▸ Provided data:
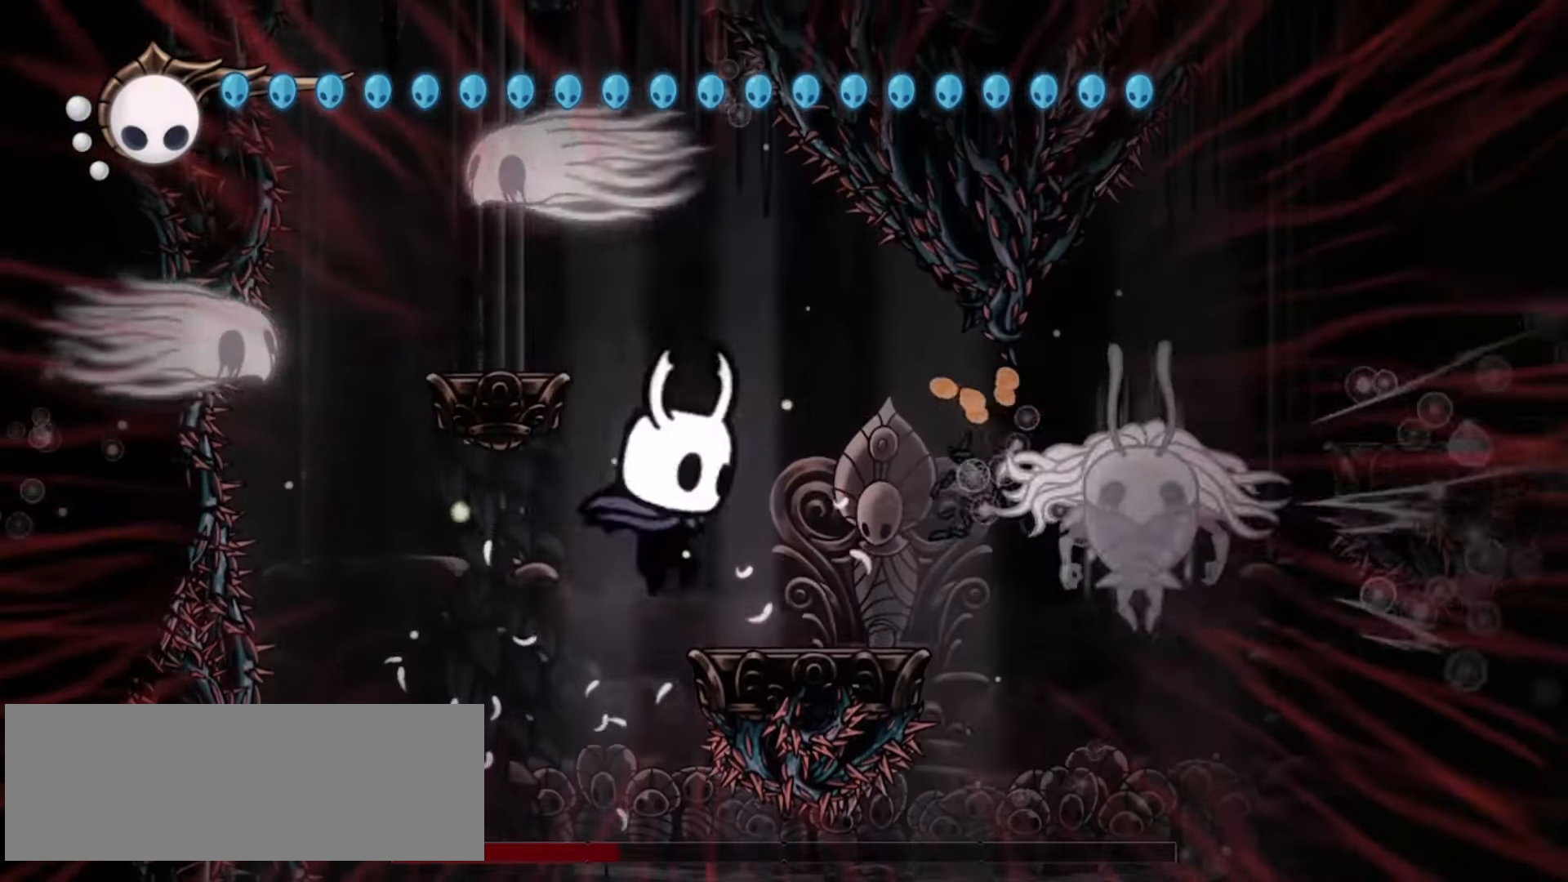
{"keys": ["right", "x"], "events": [[267, "z", "up"]]}
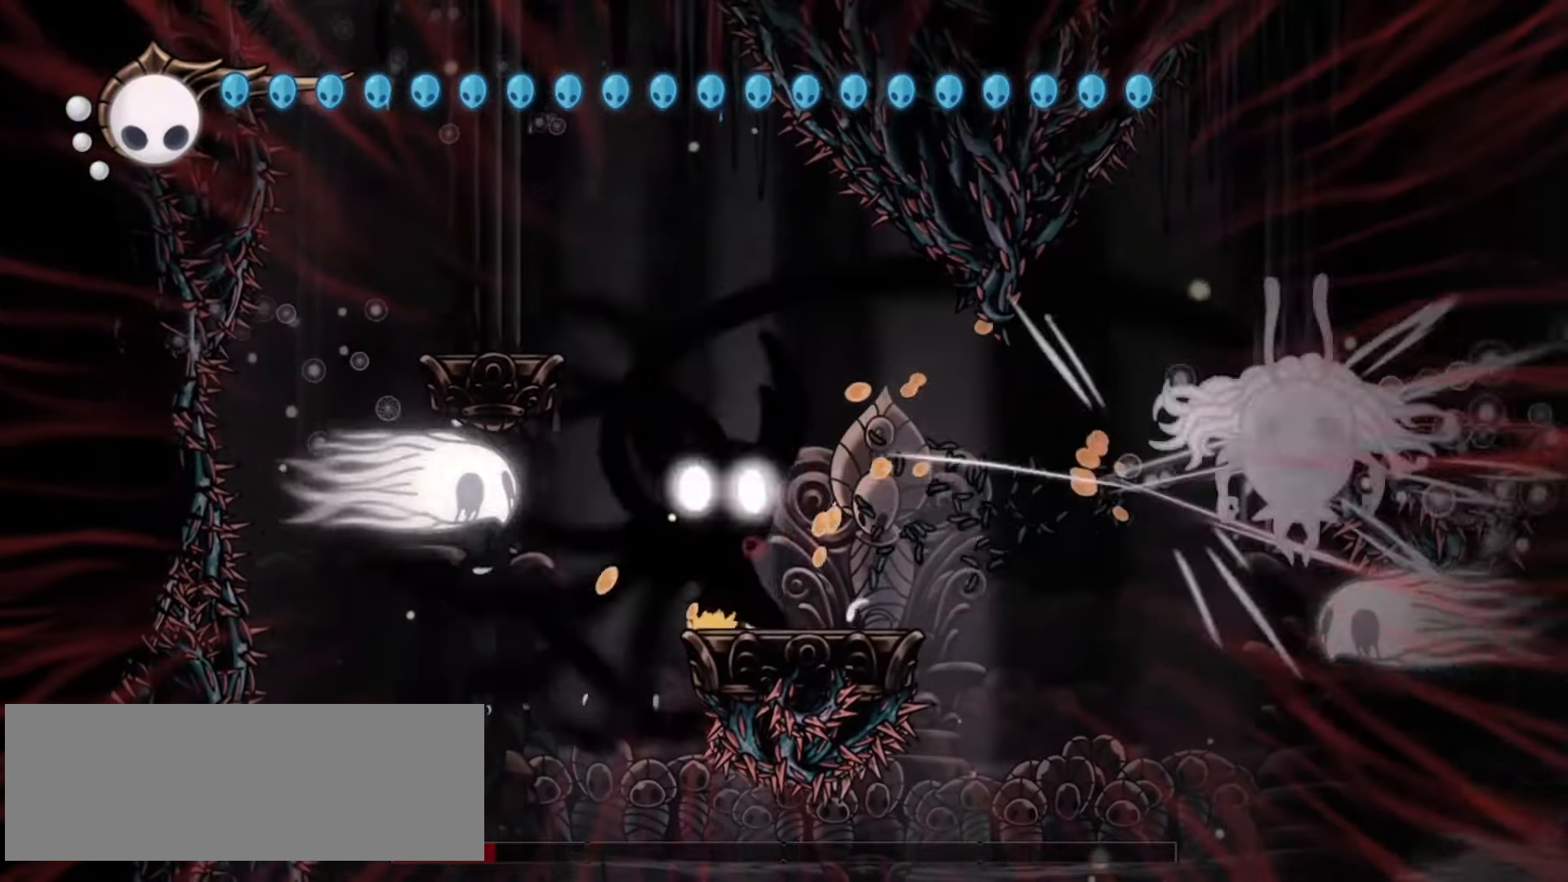
{"keys": ["left", "x", "z"], "events": [[250, "z", "down"], [333, "right", "up"], [483, "left", "down"]]}
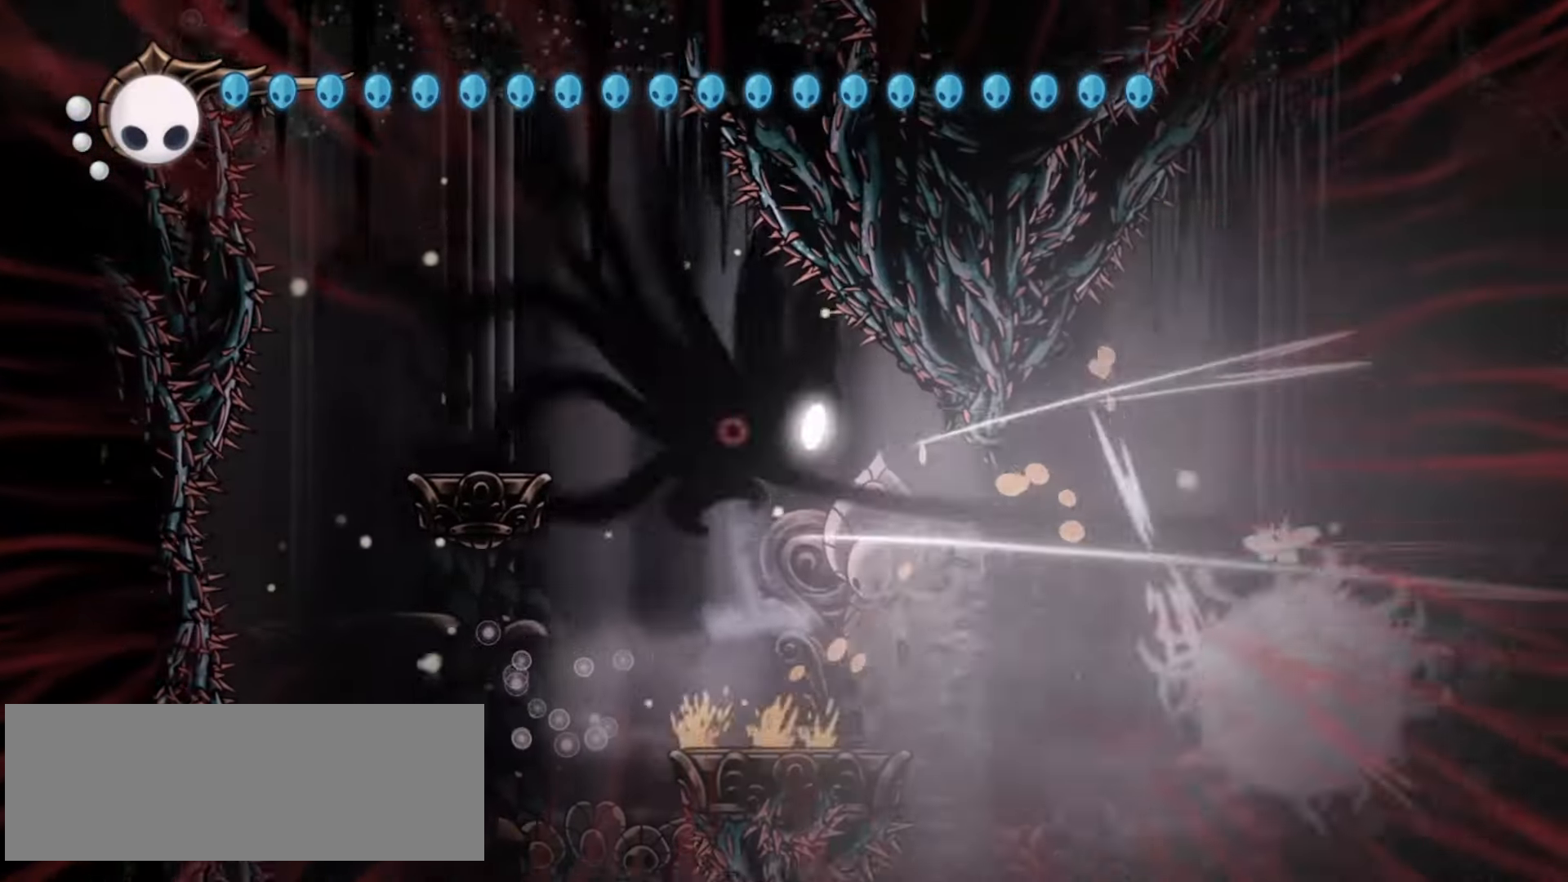
{"keys": ["x"], "events": [[300, "z", "up"], [400, "left", "up"], [400, "right", "down"], [450, "right", "up"]]}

▸ Exercise:
Please repeat the listing above word for word, with the pictures removed.

▸ Result below:
{"keys": ["right", "x"], "events": [[267, "z", "up"]]}
{"keys": ["left", "x", "z"], "events": [[250, "z", "down"], [333, "right", "up"], [483, "left", "down"]]}
{"keys": ["x"], "events": [[300, "z", "up"], [400, "left", "up"], [400, "right", "down"], [450, "right", "up"]]}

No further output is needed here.